- Ankylosing Spondylitis (AS) is a member of the HLA-B27-associated seronegative spondyloarthropathies typically encountered as ascending lower back pain in a young male adult and characterized by inflammation of the sacroiliac joints (Sacroiliitis). The disease is occasionally associated with IBD and can be complicated by ocular inflammation.
- Nearly 95% of patient with AS carry the HLA-B27 and the disease is one of the few diseases of likely immune origin with a predilection for men. Onset is usually during young adulthood between the second and third decades.
|Etiology and Pathogenesis|
- AS is a disease of immune origin and is likely the consequence of an as yet unknown trigger is a genetically susceptible host. Whatever the etiology, the hallmark of AS is bilateral inflammation of the sacroiliac joints, termed sacroiliitis. This inflammatory process tends to ascend the spinal column with ossification of the inflammatory tissue, resulting in progressive ascending fixation of vertebrae, visible on radiography as "Bamboo Spine". Characteristically for a spondyloarthropathy, the inflammation of AS largely involves the enestheses, the ligamentous insertions into bones.
- The hallmark presentation of AS is the gradual onset of progressive bilateral gluteal or low back pain and stiffness in a young adult male that is most severe in the morning with improvement during the course of the day.
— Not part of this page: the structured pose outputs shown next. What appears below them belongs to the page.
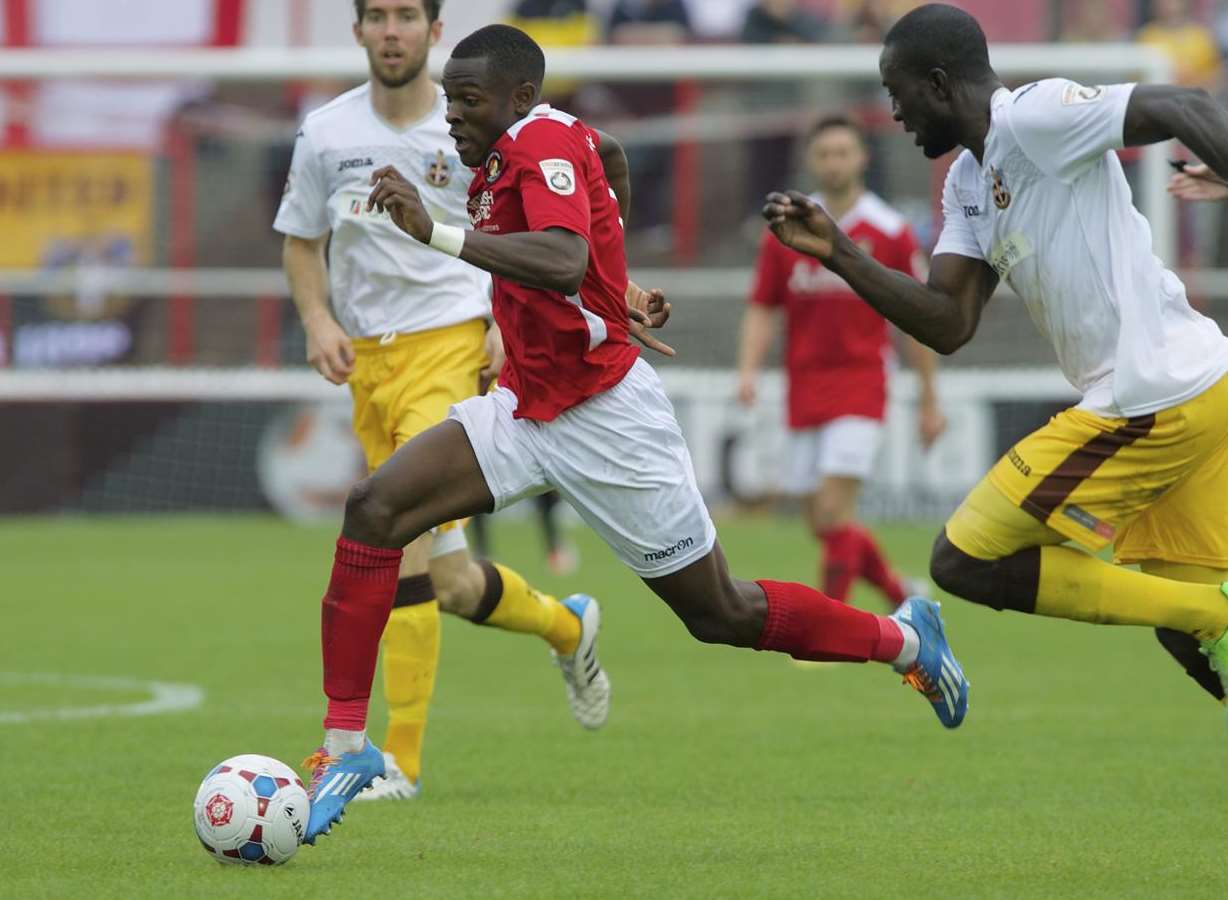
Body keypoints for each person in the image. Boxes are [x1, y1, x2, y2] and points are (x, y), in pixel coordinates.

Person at [299, 22, 971, 844]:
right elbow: (608, 163)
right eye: (449, 101)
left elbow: (557, 256)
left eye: (468, 102)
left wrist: (436, 233)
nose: (452, 118)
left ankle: (903, 641)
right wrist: (617, 289)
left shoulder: (537, 138)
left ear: (519, 99)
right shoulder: (540, 142)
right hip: (525, 405)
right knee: (375, 510)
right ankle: (347, 748)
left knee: (719, 612)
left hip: (608, 420)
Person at [764, 3, 1228, 718]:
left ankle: (1213, 610)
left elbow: (1186, 102)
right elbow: (949, 322)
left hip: (1152, 396)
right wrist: (841, 254)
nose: (894, 112)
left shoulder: (1034, 117)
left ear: (942, 83)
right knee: (1182, 634)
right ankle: (1208, 611)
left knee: (961, 560)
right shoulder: (969, 183)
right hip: (1190, 392)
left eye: (900, 92)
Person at [275, 0, 611, 805]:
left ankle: (397, 762)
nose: (391, 31)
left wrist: (504, 321)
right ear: (357, 32)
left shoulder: (471, 131)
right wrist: (318, 317)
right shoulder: (325, 132)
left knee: (400, 546)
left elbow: (524, 227)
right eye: (377, 16)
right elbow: (300, 239)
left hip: (452, 344)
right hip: (370, 364)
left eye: (406, 17)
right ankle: (568, 626)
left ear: (434, 33)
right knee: (453, 586)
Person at [738, 114, 945, 607]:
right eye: (824, 154)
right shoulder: (787, 230)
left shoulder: (890, 231)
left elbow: (916, 317)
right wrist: (747, 369)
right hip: (804, 386)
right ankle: (903, 595)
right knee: (822, 522)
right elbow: (763, 305)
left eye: (842, 153)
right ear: (812, 160)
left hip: (861, 382)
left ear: (862, 158)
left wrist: (930, 400)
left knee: (832, 511)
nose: (834, 162)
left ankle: (833, 630)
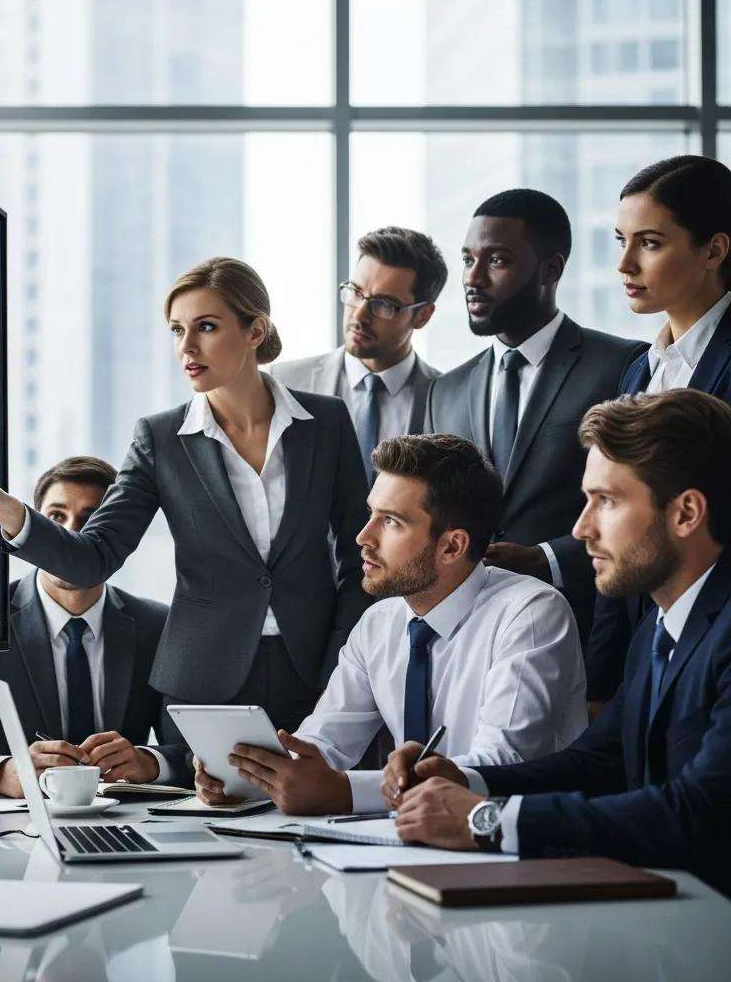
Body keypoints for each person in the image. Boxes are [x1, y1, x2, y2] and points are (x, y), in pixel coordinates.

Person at [0, 257, 371, 760]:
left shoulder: (326, 422)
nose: (187, 347)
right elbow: (95, 556)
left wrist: (343, 659)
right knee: (212, 824)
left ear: (255, 331)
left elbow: (363, 558)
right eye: (177, 330)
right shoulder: (161, 439)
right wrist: (12, 514)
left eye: (206, 327)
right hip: (205, 684)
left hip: (314, 671)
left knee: (315, 818)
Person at [387, 390, 731, 895]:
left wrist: (488, 820)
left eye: (607, 501)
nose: (581, 529)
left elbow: (697, 812)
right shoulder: (658, 629)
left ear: (686, 513)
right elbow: (599, 762)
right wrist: (466, 781)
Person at [194, 434, 586, 816]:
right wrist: (248, 776)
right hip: (409, 842)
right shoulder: (379, 622)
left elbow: (501, 763)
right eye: (371, 514)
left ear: (452, 546)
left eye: (391, 522)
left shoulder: (531, 612)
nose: (363, 537)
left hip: (511, 849)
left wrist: (347, 792)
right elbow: (324, 743)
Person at [0, 457, 188, 798]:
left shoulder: (157, 625)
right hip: (9, 835)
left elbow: (193, 754)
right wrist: (4, 773)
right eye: (56, 517)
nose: (71, 533)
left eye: (91, 520)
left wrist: (149, 762)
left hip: (129, 826)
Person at [424, 188, 646, 639]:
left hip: (582, 626)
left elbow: (638, 508)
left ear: (551, 269)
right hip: (468, 636)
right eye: (468, 260)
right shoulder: (445, 390)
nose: (474, 278)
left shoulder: (620, 366)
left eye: (497, 261)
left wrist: (546, 559)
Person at [585, 155, 731, 706]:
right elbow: (612, 516)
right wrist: (602, 681)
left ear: (714, 250)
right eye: (620, 240)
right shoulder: (639, 371)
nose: (624, 264)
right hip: (647, 648)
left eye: (649, 243)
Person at [271, 226, 446, 482]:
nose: (359, 315)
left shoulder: (447, 397)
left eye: (384, 304)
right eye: (355, 292)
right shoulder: (285, 383)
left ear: (422, 315)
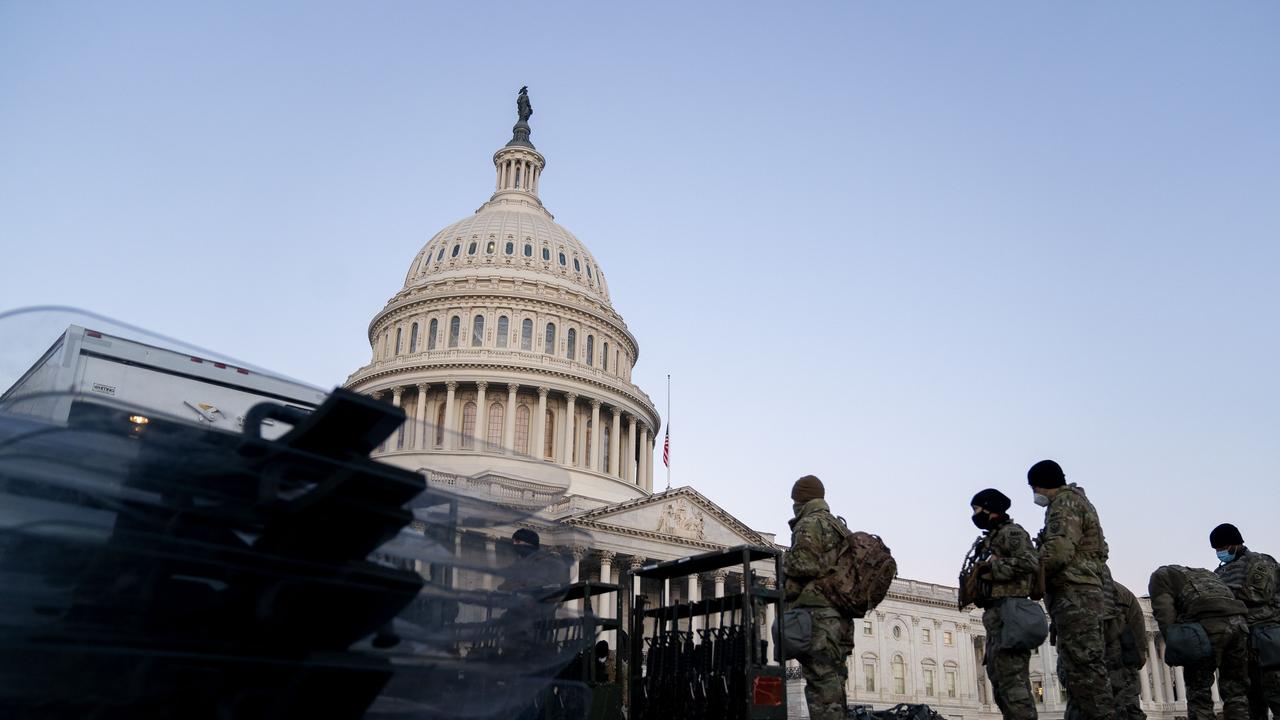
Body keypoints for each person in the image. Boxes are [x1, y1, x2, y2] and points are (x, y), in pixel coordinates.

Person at [1028, 459, 1116, 720]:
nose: (1034, 494)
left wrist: (1029, 568)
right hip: (1080, 593)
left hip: (1076, 595)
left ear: (1041, 485)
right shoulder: (1079, 502)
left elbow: (1058, 551)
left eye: (1033, 488)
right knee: (1075, 674)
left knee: (1086, 674)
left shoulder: (1064, 503)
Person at [965, 488, 1041, 720]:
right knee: (1000, 683)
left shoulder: (1012, 533)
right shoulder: (991, 538)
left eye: (977, 509)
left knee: (1014, 686)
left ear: (990, 508)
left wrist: (992, 569)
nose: (975, 515)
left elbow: (1031, 562)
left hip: (1012, 613)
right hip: (996, 615)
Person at [783, 475, 854, 720]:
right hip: (841, 618)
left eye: (795, 499)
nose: (793, 505)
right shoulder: (838, 526)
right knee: (834, 683)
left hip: (819, 617)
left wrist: (785, 561)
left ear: (801, 499)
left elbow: (804, 564)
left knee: (821, 687)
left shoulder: (810, 523)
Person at [1148, 564, 1250, 720]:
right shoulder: (1207, 575)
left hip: (1207, 627)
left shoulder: (1159, 577)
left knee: (1199, 691)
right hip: (1239, 626)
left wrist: (1177, 644)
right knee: (1236, 691)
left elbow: (1164, 613)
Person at [1211, 523, 1280, 720]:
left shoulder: (1260, 562)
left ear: (1235, 544)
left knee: (1276, 695)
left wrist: (1223, 598)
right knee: (1251, 704)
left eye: (1222, 548)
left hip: (1267, 639)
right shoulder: (1219, 572)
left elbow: (1257, 594)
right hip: (1240, 644)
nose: (1220, 552)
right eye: (1217, 550)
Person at [1105, 575, 1148, 720]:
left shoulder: (1074, 588)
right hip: (1125, 660)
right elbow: (1138, 627)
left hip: (1092, 662)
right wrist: (1139, 658)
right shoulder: (1123, 592)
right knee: (1130, 708)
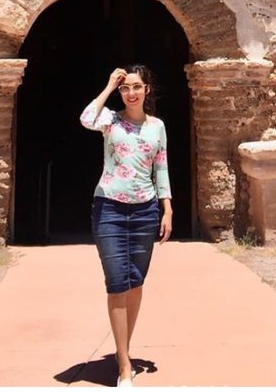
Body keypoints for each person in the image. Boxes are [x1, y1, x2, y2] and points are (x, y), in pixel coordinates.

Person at [79, 64, 172, 387]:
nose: (130, 93)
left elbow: (161, 168)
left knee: (135, 280)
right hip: (109, 208)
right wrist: (108, 85)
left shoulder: (157, 127)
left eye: (135, 86)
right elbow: (86, 118)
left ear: (147, 89)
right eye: (125, 88)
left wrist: (167, 208)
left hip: (146, 210)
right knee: (117, 281)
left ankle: (124, 350)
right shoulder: (110, 120)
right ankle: (122, 364)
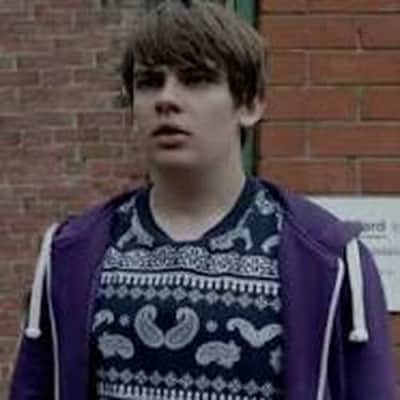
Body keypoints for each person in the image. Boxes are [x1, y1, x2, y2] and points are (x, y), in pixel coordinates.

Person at [9, 1, 397, 399]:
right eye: (149, 82)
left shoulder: (329, 260)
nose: (166, 98)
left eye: (195, 79)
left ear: (250, 104)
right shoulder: (71, 255)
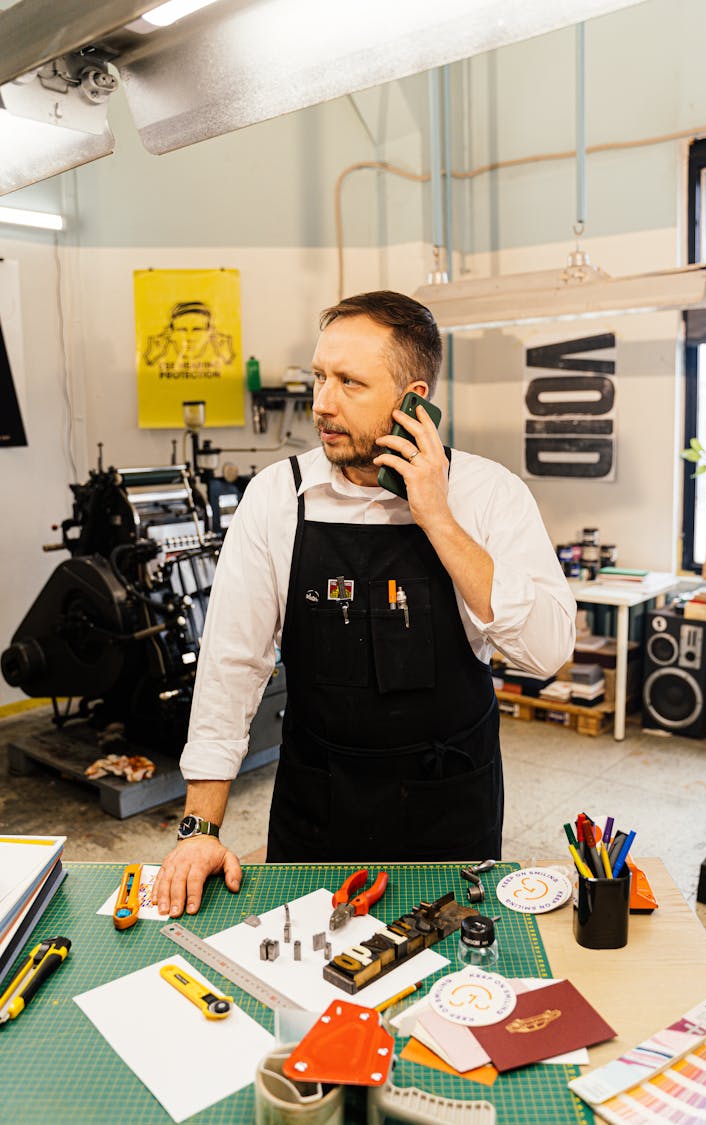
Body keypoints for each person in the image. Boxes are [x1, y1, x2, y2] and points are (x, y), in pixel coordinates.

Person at [154, 291, 576, 917]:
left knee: (449, 985)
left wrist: (439, 518)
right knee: (308, 981)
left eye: (350, 382)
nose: (322, 402)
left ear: (414, 397)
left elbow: (546, 653)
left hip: (450, 800)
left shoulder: (490, 495)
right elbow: (230, 668)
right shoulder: (278, 498)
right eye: (320, 377)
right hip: (319, 800)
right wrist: (200, 830)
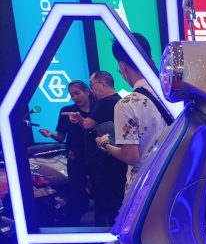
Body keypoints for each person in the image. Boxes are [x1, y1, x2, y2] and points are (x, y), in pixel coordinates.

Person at [95, 33, 173, 191]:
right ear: (152, 62)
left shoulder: (126, 104)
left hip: (144, 189)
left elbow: (131, 157)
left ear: (122, 67)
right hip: (173, 182)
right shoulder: (173, 96)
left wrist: (105, 144)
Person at [39, 80, 94, 226]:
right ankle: (74, 225)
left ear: (87, 91)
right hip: (75, 158)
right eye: (72, 95)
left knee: (101, 192)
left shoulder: (98, 108)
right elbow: (61, 137)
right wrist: (50, 134)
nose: (74, 97)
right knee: (76, 192)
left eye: (77, 93)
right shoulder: (66, 111)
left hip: (97, 157)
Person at [79, 71, 127, 226]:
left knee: (104, 200)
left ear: (102, 84)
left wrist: (80, 120)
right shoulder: (120, 101)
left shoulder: (104, 102)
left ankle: (104, 232)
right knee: (118, 198)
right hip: (120, 156)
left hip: (104, 160)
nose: (92, 90)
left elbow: (87, 124)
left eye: (92, 85)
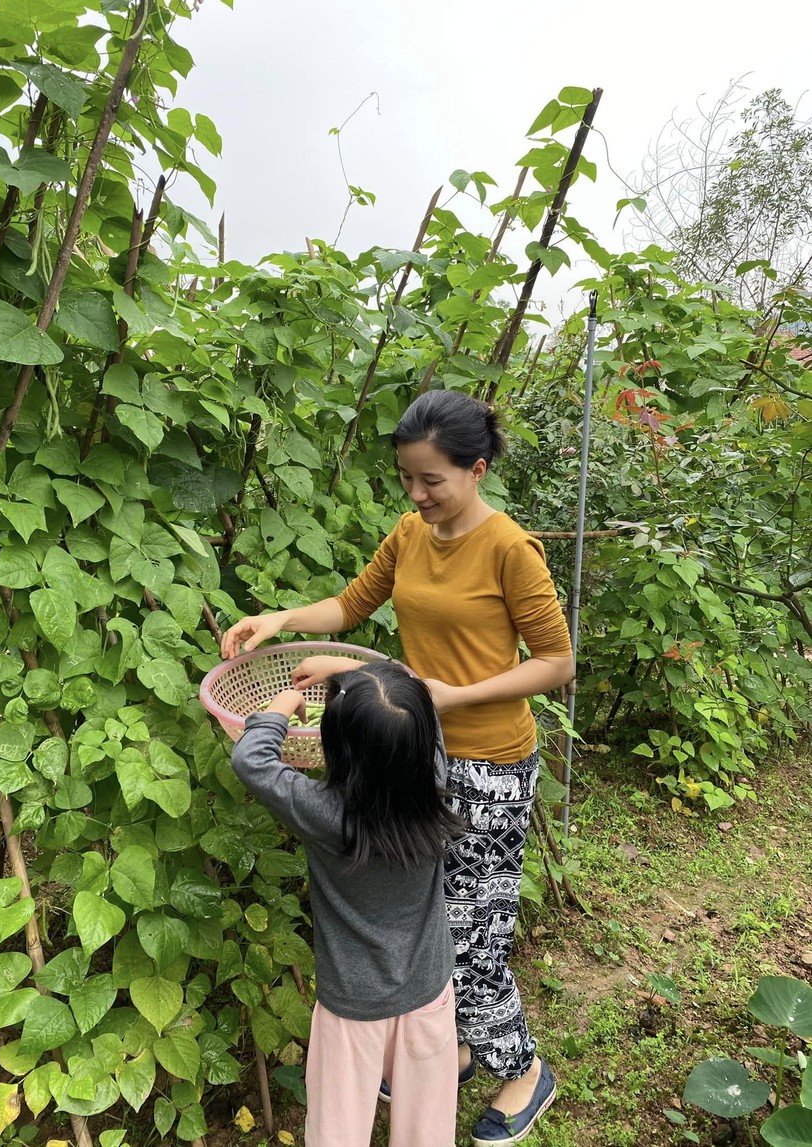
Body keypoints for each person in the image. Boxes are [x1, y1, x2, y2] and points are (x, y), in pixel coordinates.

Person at [222, 389, 575, 1146]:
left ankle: (522, 1070)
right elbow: (351, 604)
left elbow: (557, 662)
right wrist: (282, 618)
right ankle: (451, 1043)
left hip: (486, 760)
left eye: (432, 481)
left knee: (466, 933)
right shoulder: (413, 533)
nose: (417, 496)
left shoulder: (511, 549)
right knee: (433, 923)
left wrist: (455, 693)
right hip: (414, 750)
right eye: (407, 480)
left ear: (476, 469)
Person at [231, 660, 462, 1147]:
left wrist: (283, 706)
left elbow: (251, 760)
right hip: (427, 991)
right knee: (428, 1129)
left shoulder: (325, 812)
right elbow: (412, 687)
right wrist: (350, 671)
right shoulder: (433, 786)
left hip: (352, 1004)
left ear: (337, 752)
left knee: (338, 1130)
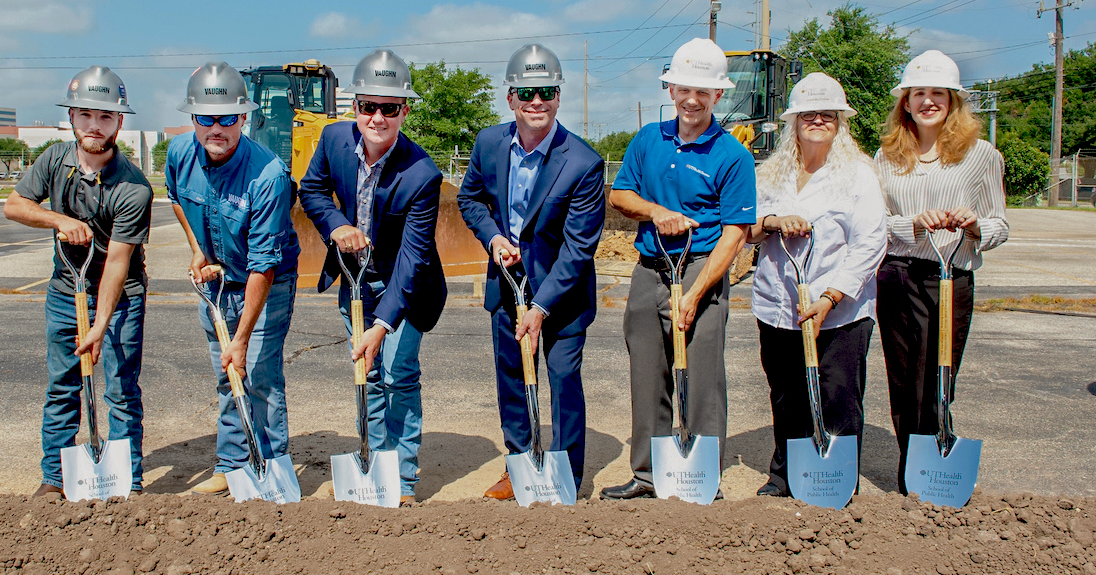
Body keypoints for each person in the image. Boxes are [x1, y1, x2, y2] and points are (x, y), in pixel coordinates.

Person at [600, 38, 756, 500]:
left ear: (717, 97)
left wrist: (696, 292)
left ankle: (702, 474)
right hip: (650, 267)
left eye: (703, 92)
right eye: (684, 88)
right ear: (671, 89)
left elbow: (735, 234)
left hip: (701, 268)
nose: (692, 99)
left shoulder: (733, 155)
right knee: (648, 373)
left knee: (703, 375)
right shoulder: (648, 139)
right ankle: (648, 474)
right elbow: (620, 196)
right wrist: (655, 212)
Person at [457, 44, 605, 500]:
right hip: (505, 285)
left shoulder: (583, 162)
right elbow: (471, 199)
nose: (536, 102)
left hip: (562, 292)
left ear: (558, 96)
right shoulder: (489, 143)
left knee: (561, 379)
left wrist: (540, 307)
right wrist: (493, 237)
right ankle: (518, 465)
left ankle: (565, 476)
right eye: (526, 92)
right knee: (512, 378)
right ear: (511, 98)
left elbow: (579, 248)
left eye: (546, 92)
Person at [299, 49, 446, 506]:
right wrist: (336, 225)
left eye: (389, 108)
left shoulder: (422, 174)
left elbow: (413, 257)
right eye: (368, 106)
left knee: (397, 372)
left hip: (406, 286)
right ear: (355, 106)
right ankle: (374, 463)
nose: (377, 117)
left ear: (405, 110)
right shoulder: (331, 141)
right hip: (354, 280)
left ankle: (401, 480)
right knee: (369, 373)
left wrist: (382, 325)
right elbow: (312, 190)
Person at [4, 66, 152, 496]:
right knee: (62, 386)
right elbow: (15, 205)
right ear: (71, 117)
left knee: (122, 390)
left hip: (120, 295)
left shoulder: (134, 188)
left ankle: (129, 480)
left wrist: (101, 324)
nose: (94, 125)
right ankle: (54, 478)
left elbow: (118, 264)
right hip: (64, 291)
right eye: (85, 114)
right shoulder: (55, 158)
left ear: (119, 123)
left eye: (105, 117)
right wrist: (58, 219)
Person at [875, 50, 1009, 494]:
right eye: (919, 94)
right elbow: (878, 224)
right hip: (899, 274)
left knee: (941, 372)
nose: (928, 101)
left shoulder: (981, 155)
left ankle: (938, 459)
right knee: (904, 376)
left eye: (938, 93)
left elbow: (999, 224)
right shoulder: (888, 156)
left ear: (953, 101)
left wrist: (974, 226)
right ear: (906, 103)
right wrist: (913, 223)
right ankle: (911, 469)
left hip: (951, 275)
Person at [746, 73, 886, 497]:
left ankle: (835, 479)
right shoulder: (771, 174)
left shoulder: (858, 175)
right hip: (777, 304)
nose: (818, 120)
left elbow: (871, 241)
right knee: (786, 393)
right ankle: (785, 475)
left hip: (840, 311)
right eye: (809, 113)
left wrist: (831, 296)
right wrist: (773, 221)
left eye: (827, 114)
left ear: (840, 122)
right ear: (795, 121)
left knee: (838, 393)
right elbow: (746, 229)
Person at [166, 61, 301, 495]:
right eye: (206, 118)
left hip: (268, 279)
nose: (216, 128)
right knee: (226, 373)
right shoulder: (179, 154)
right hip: (217, 278)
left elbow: (264, 263)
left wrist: (241, 338)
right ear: (193, 119)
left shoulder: (269, 175)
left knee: (257, 372)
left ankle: (272, 467)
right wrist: (197, 249)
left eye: (227, 118)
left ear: (244, 117)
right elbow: (176, 200)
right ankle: (231, 464)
With time back pain tends to ascend and is associated with progressively reduced mobility. The spine can become quite brittle and prone to fracture, with the disastrous consequence of spinal cord injury. The most common extra-articular manifestation of the disease is ocular inflammation, typically presenting as acute anterior uveitis. Most patients display asymptomatic inflammation of the intestines; however, in a minor subset of patients AS can be associated with IBD, either preceding or following onset of inflammatory bowel disease. When AS is associated with IBD the monicker "Enteropathic Arthritis" is often applied.